Sunny was silent for a moment, gnawing at her lip, before replying. “Laudanum, if you must know.” She looked down at the carpet and burrowed the toe of her slipper into a hole. “Your father is aware of it and scolded her, so that’s why she didn’t have any this morning. She’s trying to cut back, but it makes her miserable.”
“Does she take many doses?”
“Only constantly,” Sunny said shortly.
“That much?”
She groaned. “Surely you’ve noticed she’s never really with us. I’ve always felt a bit like an orphan.”
I tried to return to my book but ended up going over the same page three times without really seeing it. How often had I felt unnoticed around my invalid mother? And I had had a homey home, a father, a brother, Laney, and Aunt Permilla as well. I glanced at my stepsister. “Did you always live with your uncle?”
“Yes. Ever since I was a bitty baby. Our aunt kept us cooped up in one little room. She didn’t like to be reminded we lived there.” Sunny tossed her curls and looked away so I couldn’t see her expression.

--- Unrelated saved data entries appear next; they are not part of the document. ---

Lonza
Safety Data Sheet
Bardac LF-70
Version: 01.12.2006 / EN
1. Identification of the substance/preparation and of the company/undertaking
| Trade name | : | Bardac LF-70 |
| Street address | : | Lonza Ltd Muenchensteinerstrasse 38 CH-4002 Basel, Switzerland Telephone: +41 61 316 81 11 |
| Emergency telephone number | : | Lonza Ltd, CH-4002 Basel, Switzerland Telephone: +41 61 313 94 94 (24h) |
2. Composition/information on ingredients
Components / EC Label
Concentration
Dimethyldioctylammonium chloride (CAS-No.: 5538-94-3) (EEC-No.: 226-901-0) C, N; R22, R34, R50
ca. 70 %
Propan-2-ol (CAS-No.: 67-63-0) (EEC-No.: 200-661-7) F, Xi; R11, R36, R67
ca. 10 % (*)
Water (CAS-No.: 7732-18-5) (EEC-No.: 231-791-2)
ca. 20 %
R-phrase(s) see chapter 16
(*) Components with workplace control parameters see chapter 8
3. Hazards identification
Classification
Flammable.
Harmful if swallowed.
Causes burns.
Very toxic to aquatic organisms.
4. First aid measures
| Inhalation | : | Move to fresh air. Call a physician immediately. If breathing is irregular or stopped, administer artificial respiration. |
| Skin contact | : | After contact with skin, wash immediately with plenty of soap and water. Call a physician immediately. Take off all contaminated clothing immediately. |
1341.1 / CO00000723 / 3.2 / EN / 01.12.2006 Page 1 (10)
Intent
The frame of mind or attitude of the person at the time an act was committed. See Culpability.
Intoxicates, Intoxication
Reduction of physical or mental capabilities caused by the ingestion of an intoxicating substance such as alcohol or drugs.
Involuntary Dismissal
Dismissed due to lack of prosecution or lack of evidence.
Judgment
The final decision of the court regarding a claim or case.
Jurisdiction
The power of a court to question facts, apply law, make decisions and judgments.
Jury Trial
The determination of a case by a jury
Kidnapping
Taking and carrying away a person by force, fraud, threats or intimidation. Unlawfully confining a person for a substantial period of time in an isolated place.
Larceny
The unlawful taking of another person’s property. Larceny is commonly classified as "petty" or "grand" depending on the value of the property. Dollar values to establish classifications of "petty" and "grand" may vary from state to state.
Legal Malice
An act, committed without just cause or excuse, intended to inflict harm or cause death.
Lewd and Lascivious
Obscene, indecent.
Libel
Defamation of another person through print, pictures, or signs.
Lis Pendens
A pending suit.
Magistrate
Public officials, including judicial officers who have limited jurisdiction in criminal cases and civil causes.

I sat silently stroking Goblin and thinking. “Sunny, this is your house now too,” I said at last. “Let’s paint this room. Paint doesn’t cost much and we could do it ourselves. What color do you think?”
She turned and looked searchingly into my face. Then she gave a little cry, smiled brilliantly, and threw her arms around me. I braced myself.
“Oh, you darling thing!” she said. “A cheery buttercup yellow, I’m thinking. Sorry I was cross. You know I can’t help my temper—it’s the Irish coming out.”
Later, when Sunny was pacing the floor and making her plans, I took a cup of warm honey milk to Miss Elsa’s room. She was huddled on a chair by the window.
“Are you all right, ma’am?” I asked. “I’ve brought you something to drink.”
“Thank you,” she said, lowering her hands. She looked appalling. “How considerate, Violet, dear.”